The Court of Appeal so stated when allowing the appeal of Peter Gichura, a failed Kenyan asylum seeker and wheelchair user, against a decision of District Judge Hasan in the Central London County Court on 4 June 2007. The judge allowed an application by the Home Office and Kalyx Ltd to strike out his claim under the Disability Discrimination Act 1995 relating to conditions under which he was detained at a home office detention centre and a detention centre run by Kalyx under contract. On appeal the Home Office conceded that it was arguable that the provision of certain services outlined in the claim came within s 19(2) of the 1995 Act.
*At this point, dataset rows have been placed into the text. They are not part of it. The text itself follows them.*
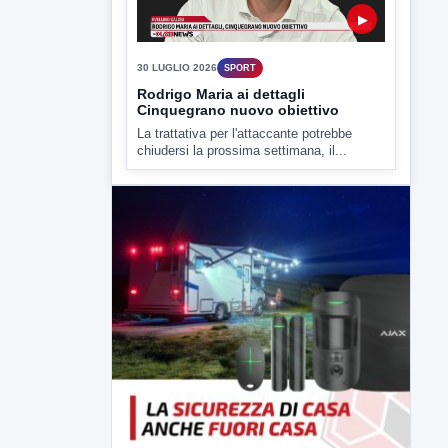
▶
30 LUGLIO 2026
SPORT
Rodrigo Maria ai dettagli
Cinquegrano nuovo obiettivo
La trattativa per l'attaccante potrebbe
chiudersi la prossima settimana, il...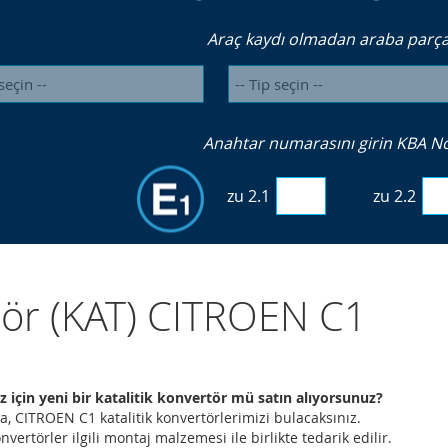
Araç kaydı olmadan araba parçal
Anahtar numarasını girin KBA No. 
zu 2.1
zu 2.2
zör (KAT) CITROEN C1
 için yeni bir katalitik konvertör mü satın alıyorsunuz?
a, CITROEN C1 katalitik konvertörlerimizi bulacaksınız.
nvertörler ilgili montaj malzemesi ile birlikte tedarik edilir.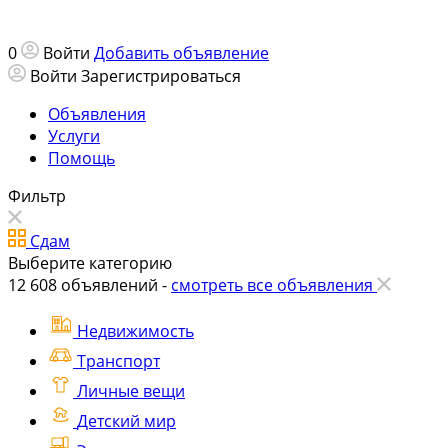
0
Войти
Добавить объявление
Войти
Зарегистрироваться
Объявления
Услуги
Помощь
Фильтр
Сдам
Выберите категорию
12 608
объявлений -
смотреть все объявления
Недвижимость
Транспорт
Личные вещи
Детский мир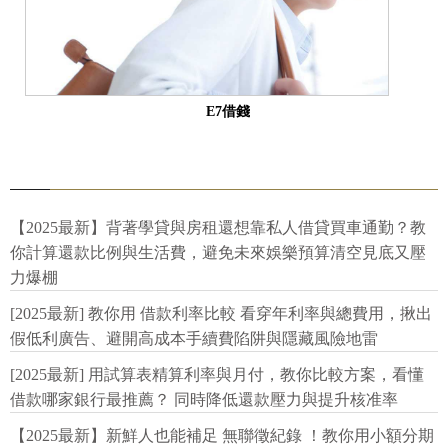
E7借錢
【2025最新】背著學貸與房租還想靠私人借貸買車通勤？教
你計算還款比例與生活費，避免未來娛樂預算清空見底又壓
力爆棚
[2025最新] 教你用 借款利率比較 看穿年利率與總費用，揪出
假低利廣告、避開高成本手續費陷阱與隱藏風險地雷
[2025最新] 用試算表精算利率與月付，教你比較方案，看懂
借款哪家銀行最推薦？ 同時降低還款壓力與提升核准率
【2025最新】新鮮人也能補足 無聯徵紀錄 ！教你用小額分期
Kalyx alone sought to uphold the judgment.

BUXTON LJ said that the judge, applying R v Entry Clearance Officer, Bombay, Ex p Amin [1983] 2 AC 818 which held that acts performed pursuant to a government function did not come within the meaning of “service”, held that what was being provided was part and parcel of a government function and did not come within s 19(2) of the 1995 Act. There was no case on point but a number of authorities showed that the courts had taken an expansive view of the application of discrimination legislation to matters done in the course of government functions: see Savjani v IRC [1981] QB 458 and Farah v Metroplitan Police [1998] QB 65. The carrying out of a public duty and the provision of a service could occur at the same time.

The broad view of what was provision of services was important. It was important that the 1995 Act did apply in circumstances where it should apply. It was not right that Parliament intended the Act not to apply to detention in detention centres or detention in police custody or in a prison. In the detention centre some functions were purely governmental, like the administrative handling on arrival, but once there a claimant like Mr Gichura was provided with services and there was no reason in the 1995 Act or the authorities to exclude those services from the ambit of the Act.

WALLER LJ and SMITH LJ agreed.



Appearances: Thomas Linden QC and Nick Armstrong (Elder Rahimi) for the claimant; Jason Beer and Lucinda Boon (the Treasury Solicitor) for the Home Office; Alison Hewitt (Davies Lavery) for Kalyx.